### Directions
[1] List every company the ESG interview mentions by name.
[2] Extend the ESG interview, picking up right after its final line.

Damodaran: I would like oil companies to reveal their carbon footprint, but I wouldn’t require Google
to do it. The disclosure I would require from Facebook would be about privacy and data sharing. What we have now is disclosure diarrhea. It’s like when you see meat labeled gluten-free. Why do they do that? You get labelling by companies to create a false sense of “look how good we are.”
MarketWatch: You say “good” can’t be measured, and you say ESG raters label some companies as “good” or “bad.” When do ethics affect business operations? For example, where would a company like Purdue Pharma fall?
Damodaran: The Sackler family is a perfect example of a bad company. The advice to companies throughout history has been “don’t be bad.” It (affects) valuation. As a business, when you talk about cash flows, growth and risk, it’s the value of the business over its lifetime. If you think about your business in terms of long-term cash flows, if you walk too close to the bad line, you run a greater risk of catastrophe or crisis, which puts the rest of your cash flow at risk. The only research in ESG that has any resonance is that bad companies are more exposed to these catastrophic risks.
MarketWatch: For decades actively managed socially responsible or religious-based mutual funds have used fundamental research to invest in high-quality companies, engaged in shareholder advocacy or used their values to avoid certain sectors. So what is your concern about ESG?
Damodaran: The notion of investing for virtue has always been there; ESG didn’t invent that. Those funds aren’t rating other funds or companies on how they were doing, based on their definition of goodness. That’s what ESG is doing. It’s thrust down on people. But investing based on virtue is every person’s right; I think we all need to invest based on our consciousness. We all need to sleep at night.
MarketWatch: Some sustainable investors have criticized third-party ESG ratings as boiling down a company to a single number that can be packaged into an investable product like an ESG exchange traded fund. Their critique is these funds focus only on metrics, not necessarily values. That seems to be your critique as well.

### Data excerpts
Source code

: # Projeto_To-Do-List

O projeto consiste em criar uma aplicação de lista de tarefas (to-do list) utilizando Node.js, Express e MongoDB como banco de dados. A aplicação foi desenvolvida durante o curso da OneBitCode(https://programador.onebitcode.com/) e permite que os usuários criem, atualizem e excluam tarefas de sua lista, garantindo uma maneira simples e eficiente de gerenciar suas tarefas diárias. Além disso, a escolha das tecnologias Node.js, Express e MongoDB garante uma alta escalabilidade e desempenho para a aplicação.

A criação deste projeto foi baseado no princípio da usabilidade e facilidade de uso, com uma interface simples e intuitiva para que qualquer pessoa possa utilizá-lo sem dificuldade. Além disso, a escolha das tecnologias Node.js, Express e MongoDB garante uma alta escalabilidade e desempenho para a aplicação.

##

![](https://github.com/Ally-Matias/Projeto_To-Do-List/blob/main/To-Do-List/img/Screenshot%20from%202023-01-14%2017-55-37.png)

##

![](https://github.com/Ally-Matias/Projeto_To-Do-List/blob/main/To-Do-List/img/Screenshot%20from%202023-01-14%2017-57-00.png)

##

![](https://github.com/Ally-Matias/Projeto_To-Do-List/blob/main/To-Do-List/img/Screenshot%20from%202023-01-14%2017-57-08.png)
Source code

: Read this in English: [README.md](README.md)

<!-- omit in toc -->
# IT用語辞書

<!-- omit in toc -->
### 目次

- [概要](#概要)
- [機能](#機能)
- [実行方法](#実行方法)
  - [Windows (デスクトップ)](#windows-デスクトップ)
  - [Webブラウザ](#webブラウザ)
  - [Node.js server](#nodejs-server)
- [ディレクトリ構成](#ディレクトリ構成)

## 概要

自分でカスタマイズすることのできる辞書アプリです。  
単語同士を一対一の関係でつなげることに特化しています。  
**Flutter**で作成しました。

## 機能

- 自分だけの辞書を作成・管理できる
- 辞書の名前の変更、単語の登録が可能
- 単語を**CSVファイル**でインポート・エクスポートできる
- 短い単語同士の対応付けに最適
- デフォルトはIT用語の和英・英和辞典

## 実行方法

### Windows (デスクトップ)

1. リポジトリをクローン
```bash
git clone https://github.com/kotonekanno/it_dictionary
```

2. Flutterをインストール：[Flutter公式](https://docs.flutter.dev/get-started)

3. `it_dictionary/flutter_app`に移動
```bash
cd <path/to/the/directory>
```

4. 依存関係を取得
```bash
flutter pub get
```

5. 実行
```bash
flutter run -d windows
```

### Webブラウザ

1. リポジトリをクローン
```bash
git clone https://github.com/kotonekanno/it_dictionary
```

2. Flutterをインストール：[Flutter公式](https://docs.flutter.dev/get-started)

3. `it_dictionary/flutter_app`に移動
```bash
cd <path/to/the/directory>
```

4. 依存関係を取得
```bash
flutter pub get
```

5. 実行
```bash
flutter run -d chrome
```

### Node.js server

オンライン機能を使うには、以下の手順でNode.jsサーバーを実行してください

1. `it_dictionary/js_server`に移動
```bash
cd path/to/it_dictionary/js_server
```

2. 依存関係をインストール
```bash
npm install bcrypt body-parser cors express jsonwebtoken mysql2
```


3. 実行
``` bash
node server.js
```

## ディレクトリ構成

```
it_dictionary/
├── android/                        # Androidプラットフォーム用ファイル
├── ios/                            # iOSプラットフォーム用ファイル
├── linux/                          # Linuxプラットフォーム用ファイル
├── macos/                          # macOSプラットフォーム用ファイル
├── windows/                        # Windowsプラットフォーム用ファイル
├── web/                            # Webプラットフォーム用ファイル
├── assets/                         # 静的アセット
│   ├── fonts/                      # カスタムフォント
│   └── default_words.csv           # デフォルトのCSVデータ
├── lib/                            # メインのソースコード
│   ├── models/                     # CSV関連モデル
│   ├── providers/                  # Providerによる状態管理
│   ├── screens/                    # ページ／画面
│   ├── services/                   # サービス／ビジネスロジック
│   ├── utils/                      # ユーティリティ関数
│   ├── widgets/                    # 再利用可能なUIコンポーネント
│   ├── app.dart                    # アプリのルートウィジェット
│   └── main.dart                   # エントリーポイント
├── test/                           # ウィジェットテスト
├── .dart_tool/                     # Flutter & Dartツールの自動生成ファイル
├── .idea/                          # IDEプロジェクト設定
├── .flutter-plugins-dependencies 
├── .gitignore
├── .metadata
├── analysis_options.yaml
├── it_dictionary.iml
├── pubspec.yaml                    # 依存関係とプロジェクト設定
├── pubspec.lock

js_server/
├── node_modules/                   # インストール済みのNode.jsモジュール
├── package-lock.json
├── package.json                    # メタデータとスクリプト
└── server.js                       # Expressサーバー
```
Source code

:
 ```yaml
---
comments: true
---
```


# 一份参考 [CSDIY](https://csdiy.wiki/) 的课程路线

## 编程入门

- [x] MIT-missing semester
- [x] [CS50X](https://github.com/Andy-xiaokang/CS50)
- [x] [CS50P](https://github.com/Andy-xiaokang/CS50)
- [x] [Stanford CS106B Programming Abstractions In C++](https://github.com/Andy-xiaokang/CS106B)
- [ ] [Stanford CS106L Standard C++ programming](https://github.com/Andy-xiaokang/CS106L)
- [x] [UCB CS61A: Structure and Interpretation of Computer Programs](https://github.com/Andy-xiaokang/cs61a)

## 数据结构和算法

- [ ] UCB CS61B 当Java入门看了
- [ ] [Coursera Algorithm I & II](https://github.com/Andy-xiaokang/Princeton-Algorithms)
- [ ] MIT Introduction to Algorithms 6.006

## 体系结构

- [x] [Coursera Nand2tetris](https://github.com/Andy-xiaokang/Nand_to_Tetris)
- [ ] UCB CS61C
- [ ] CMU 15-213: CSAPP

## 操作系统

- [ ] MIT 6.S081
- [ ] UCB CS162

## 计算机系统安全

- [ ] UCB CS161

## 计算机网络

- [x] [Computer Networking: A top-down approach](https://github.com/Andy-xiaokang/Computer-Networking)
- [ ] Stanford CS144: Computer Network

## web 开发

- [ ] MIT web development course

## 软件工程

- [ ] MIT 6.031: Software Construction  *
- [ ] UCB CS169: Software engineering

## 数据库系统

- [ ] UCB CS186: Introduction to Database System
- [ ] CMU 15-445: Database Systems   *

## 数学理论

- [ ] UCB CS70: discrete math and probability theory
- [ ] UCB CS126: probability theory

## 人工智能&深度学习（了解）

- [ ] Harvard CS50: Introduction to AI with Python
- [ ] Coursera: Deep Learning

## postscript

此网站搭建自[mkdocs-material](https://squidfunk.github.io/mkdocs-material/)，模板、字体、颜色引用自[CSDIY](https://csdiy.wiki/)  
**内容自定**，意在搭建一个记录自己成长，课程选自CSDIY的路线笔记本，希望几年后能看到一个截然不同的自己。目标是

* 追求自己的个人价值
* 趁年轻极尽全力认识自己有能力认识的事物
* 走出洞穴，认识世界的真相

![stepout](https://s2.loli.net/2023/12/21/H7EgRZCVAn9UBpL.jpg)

### Task results
[1] Google, Facebook, Purdue Pharma

[2]
Damodaran: You can’t have ESG funds without the ratings. You need the ratings because who has the time to look at 2,000 companies and build [an index fund] from scratch. The measurement services come in, the funds use the service to design portfolios and go to wealth managers to talk to their clients who want to do good, they offer them a high-ESG-scoring fund. It’s relieving each of us of a responsibility we need to be taking (when investing). ESG is offering us this cheap and easy way out. At the core, if you think of ESG as goodness, you’re trying to standardize something that by definition can’t be standardized. Goodness is defined by each of us individually. The notion that [ESG raters] can come to a consensus and measure that goodness strikes me as just about impossible.
MarketWatch: So to approach values-based investing, using Tesla
as an example, if I’m an advocate of clean energy, I like Tesla, but if I’m concerned about labor and unions, I wouldn’t buy Tesla.
Damodaran: Exactly. Embedded in there is the question: Where do they get the raw materials? You may trace that supply chain to the Congo and you may think that creates more human damage than General Motors
It’s not a carbon footprint I worry about; it’s a human footprint.